The one thing that remained constant was that the less free time I had, the more my circumference grew. And as I got more and more involved in things, and time was scarce and McDonald's was convenient, I put on 40 pounds. Gasp. It hurts my heart to say it. In fact, it literally hurts my heart to be overweight. I'm only 5'2". I should not be over 150 pounds. Maybe if I was pregnant. But this is all me (and albert). You can say what you want, some people get mad at me, but my doctor said I'm not healthy and that I should be worried about diabetes if I keep up the way I'm going, and she went to Med school and they didn't. So I say, back off. I'm not fishing for compliments, I'm stating facts.
I'm not saying I'm a disgusting fatass right now or dissing people who look like me, don't get me wrong. But I'm not happy like this. There's not a toned muscle on my body. My cholesterol is high. And honestly, I know that I can do much better for myself. It's time for change.

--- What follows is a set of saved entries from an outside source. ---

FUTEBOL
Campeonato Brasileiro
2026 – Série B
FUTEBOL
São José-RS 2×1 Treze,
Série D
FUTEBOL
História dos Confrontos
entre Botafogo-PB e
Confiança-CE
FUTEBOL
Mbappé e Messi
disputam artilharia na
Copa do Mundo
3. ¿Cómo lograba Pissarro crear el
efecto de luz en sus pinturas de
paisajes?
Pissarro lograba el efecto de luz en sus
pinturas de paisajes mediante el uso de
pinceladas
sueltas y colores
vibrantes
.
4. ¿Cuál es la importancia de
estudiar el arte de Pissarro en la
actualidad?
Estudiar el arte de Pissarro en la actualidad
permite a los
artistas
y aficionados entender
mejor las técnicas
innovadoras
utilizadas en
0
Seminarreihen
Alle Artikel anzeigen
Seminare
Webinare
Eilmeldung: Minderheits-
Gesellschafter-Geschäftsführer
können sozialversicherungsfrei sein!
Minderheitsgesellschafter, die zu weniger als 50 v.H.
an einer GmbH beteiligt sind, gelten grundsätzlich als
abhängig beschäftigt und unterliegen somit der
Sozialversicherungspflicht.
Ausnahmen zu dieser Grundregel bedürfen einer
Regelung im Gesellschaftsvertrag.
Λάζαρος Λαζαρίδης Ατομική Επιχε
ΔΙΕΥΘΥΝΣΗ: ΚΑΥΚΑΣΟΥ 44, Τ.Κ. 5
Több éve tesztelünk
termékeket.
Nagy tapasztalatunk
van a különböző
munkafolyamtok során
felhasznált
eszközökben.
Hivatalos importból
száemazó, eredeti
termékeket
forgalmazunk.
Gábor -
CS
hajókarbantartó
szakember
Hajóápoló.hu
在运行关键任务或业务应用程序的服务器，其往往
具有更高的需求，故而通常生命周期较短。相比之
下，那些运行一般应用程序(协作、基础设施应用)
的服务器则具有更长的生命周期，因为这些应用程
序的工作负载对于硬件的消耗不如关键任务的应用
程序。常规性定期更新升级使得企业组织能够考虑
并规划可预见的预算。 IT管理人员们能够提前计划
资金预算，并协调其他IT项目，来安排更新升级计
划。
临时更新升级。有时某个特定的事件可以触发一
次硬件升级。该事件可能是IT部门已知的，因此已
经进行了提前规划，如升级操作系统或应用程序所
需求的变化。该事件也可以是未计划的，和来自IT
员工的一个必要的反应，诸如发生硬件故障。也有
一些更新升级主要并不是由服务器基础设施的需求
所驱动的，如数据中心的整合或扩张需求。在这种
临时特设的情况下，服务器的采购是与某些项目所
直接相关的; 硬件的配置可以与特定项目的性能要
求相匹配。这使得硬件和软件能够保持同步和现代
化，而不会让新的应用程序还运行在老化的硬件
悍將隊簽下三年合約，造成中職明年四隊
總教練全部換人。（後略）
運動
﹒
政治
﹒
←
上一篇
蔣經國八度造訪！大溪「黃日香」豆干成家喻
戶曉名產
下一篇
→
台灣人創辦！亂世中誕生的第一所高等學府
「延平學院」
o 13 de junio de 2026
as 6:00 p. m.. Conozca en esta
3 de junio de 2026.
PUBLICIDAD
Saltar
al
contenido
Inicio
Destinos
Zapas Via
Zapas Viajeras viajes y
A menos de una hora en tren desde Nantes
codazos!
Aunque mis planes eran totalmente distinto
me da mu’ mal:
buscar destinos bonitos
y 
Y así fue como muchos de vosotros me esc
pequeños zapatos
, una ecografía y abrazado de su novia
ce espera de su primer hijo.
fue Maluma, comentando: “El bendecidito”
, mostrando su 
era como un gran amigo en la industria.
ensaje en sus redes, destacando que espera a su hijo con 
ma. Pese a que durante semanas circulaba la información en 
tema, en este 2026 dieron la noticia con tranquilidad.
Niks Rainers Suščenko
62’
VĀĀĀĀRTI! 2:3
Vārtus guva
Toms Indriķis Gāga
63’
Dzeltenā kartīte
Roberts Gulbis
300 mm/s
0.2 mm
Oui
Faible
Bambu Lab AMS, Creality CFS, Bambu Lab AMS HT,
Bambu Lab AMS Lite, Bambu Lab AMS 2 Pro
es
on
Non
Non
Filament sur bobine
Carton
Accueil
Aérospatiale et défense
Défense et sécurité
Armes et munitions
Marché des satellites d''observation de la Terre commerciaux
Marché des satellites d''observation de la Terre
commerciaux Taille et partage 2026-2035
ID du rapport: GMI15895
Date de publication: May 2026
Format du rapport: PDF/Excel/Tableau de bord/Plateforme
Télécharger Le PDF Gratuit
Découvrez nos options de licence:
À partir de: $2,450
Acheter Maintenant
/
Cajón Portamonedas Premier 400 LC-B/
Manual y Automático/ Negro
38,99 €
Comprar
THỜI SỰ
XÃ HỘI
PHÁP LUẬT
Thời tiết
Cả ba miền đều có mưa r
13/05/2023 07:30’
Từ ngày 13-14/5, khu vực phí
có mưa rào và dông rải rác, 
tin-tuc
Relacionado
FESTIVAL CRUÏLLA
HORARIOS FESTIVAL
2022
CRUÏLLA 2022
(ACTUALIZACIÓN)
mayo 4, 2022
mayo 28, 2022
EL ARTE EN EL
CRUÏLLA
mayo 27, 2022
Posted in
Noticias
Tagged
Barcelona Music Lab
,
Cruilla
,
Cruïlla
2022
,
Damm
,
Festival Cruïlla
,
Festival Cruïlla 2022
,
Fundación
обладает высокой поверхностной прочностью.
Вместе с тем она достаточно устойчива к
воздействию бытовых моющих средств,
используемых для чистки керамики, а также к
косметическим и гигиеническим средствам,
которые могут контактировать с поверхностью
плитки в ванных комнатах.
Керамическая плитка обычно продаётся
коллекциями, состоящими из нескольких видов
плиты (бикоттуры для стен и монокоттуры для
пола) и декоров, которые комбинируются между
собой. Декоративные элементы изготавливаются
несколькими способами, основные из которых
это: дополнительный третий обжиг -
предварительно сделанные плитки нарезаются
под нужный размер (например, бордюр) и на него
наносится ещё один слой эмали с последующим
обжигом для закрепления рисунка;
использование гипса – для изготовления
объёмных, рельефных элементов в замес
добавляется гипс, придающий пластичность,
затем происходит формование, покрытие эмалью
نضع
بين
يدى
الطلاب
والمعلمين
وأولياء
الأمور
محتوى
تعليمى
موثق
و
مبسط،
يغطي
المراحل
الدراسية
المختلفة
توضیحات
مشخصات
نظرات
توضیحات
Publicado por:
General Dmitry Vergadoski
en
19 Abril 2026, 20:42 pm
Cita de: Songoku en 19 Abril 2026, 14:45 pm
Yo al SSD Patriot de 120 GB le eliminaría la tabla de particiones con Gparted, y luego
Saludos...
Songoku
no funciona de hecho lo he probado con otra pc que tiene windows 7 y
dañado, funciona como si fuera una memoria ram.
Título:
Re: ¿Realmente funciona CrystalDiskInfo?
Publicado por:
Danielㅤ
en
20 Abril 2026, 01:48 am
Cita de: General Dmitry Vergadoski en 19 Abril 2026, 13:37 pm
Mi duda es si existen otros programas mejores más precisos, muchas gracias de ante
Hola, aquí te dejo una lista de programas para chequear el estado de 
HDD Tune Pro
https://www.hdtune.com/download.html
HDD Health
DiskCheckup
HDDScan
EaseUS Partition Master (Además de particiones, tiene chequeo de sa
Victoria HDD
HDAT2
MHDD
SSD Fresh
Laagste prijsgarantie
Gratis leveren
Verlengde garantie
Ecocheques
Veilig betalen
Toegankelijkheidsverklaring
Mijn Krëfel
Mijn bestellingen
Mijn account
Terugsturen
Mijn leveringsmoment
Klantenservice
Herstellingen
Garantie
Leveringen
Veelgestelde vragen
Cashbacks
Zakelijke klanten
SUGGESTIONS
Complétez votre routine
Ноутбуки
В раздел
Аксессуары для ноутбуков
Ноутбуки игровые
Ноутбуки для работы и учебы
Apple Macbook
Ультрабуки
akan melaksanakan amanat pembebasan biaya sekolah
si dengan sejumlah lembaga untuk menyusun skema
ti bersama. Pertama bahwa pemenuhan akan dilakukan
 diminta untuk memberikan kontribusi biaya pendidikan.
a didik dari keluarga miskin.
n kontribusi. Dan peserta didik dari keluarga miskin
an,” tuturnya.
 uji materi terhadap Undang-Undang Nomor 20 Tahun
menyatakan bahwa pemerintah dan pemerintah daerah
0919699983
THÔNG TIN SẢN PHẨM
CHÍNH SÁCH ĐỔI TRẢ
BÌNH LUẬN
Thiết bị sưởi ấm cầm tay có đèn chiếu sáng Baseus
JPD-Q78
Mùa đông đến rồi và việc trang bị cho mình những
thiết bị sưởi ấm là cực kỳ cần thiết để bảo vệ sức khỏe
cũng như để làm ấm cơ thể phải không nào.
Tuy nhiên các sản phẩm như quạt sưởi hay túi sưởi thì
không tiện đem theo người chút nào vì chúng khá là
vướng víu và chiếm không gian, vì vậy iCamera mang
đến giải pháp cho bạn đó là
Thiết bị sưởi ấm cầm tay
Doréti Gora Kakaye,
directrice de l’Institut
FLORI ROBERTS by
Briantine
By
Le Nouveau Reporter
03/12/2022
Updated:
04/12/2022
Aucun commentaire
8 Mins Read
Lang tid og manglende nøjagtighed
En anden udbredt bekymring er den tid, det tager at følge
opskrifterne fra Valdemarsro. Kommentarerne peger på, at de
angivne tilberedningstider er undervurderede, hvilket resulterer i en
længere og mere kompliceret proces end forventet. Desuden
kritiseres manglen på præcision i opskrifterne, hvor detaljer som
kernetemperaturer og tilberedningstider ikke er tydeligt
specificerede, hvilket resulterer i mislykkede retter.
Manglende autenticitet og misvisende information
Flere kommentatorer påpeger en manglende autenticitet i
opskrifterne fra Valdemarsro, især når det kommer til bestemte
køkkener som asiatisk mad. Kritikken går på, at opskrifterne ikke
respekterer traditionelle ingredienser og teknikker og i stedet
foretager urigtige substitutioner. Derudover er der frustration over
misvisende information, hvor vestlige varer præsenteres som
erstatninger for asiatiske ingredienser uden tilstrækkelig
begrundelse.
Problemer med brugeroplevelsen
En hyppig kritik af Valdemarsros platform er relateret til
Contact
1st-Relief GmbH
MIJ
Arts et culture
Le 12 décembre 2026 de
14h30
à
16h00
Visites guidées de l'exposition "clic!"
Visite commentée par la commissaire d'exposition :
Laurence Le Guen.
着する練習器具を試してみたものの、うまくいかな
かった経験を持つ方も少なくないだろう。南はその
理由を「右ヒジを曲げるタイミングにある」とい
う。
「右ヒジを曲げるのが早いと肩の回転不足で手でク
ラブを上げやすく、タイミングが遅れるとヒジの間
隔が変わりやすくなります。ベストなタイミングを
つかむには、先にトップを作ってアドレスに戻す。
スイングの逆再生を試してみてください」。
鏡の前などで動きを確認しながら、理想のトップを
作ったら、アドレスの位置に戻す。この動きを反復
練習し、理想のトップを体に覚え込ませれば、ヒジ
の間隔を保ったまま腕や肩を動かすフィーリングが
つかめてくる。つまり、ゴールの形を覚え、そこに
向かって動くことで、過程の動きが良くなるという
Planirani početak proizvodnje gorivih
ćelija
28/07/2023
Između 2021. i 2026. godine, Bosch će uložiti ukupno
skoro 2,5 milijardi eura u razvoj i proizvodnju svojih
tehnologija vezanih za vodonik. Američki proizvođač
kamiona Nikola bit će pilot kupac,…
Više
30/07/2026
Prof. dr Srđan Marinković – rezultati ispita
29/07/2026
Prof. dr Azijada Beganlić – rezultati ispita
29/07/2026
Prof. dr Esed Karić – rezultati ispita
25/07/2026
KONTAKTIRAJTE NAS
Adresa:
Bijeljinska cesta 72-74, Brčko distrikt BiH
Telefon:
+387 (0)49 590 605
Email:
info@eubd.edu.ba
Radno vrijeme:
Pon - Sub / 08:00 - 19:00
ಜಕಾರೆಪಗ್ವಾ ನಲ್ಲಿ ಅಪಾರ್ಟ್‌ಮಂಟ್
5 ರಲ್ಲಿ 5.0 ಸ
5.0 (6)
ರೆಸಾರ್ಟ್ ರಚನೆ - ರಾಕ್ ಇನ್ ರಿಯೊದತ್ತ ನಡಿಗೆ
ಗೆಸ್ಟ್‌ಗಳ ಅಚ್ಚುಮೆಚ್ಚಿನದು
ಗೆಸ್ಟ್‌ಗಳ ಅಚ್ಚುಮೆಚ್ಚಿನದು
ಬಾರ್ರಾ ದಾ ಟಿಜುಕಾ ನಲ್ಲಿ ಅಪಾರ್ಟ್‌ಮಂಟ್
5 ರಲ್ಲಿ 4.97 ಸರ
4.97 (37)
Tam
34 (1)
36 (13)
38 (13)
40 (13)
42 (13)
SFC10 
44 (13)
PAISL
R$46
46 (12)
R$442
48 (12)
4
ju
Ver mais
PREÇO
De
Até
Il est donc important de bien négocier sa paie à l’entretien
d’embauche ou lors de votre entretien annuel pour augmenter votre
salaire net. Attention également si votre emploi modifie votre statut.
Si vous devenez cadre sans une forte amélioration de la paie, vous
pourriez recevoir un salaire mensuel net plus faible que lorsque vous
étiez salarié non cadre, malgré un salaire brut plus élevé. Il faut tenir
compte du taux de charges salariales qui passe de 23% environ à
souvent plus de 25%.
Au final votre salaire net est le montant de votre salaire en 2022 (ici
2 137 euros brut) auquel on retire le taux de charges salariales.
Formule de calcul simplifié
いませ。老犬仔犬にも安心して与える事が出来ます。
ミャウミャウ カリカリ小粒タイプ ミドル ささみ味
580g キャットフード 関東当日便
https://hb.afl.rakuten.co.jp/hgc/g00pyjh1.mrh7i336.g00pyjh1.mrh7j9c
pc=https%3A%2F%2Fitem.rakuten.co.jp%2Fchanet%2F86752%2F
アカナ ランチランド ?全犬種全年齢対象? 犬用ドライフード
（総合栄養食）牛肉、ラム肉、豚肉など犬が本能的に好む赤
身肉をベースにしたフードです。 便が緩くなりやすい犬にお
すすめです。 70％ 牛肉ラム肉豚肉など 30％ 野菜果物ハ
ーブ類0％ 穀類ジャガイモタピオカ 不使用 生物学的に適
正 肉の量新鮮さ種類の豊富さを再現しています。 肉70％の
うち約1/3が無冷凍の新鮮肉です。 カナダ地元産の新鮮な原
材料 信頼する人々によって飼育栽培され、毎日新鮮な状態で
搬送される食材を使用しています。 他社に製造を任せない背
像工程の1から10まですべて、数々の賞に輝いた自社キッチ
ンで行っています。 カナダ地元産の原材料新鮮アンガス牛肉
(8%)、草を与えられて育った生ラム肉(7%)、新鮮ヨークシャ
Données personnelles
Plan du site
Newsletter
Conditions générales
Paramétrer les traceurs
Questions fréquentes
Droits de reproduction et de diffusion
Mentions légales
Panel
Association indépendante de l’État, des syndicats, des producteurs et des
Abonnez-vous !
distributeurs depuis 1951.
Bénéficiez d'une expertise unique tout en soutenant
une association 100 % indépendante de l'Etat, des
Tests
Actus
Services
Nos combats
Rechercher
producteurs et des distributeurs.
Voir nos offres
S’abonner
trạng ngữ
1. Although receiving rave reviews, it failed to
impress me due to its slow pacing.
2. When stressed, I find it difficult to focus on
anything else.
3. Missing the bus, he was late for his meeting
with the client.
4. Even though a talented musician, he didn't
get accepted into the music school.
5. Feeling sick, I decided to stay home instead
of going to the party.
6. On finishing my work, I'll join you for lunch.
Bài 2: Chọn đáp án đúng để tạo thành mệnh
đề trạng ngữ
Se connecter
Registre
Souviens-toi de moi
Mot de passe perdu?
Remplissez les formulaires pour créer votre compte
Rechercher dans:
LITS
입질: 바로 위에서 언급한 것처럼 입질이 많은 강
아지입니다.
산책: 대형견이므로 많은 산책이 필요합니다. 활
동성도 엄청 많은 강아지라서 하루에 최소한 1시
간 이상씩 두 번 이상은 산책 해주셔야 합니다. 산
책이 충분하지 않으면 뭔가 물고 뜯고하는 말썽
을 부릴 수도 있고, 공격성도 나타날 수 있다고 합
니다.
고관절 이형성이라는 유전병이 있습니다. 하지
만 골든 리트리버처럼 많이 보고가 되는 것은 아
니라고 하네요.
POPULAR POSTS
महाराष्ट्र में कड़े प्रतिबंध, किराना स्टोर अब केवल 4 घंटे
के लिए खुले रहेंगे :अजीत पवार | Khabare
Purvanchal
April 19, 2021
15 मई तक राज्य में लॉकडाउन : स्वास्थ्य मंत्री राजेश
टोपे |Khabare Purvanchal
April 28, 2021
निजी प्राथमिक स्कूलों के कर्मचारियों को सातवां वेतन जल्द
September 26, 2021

Fact: I will not weigh 110 pounds ever again unless something horrible happens to me.
Fact: I have no more excuses for not being healthy. I have time and motivation and resources. These are things which I have not had for years. Especially time. Oh, time! It's time to buckle down and get butch. Okay, okay, I'm being dramatic. But I'd love it if albert didn't hang over the top of my jeans anymore. And if I didn't feel like putting on a bathing suit in public was a heinous crime. And oh yeah, if I felt HEALTHY again. Watch me climb some stairs. It's sad.
Fact: I asked Santa for girl-abs for Christmas.
Fact: He wrote back and said "Do it yourself, you lazy ass!"
So here we go. I took some "thick pics" in a sports bra and running shorts that I choose not to show anyone until it's unrecognizable as being me. I'll stash them away for now. We can laugh at them later.
Operation: Healthy has begun. Actually, it begins after my last final tomorrow might :) Either way, the plan is in motion.
And I don't think I'll step on the scale anymore. I think this needs to be about fit and nothing else.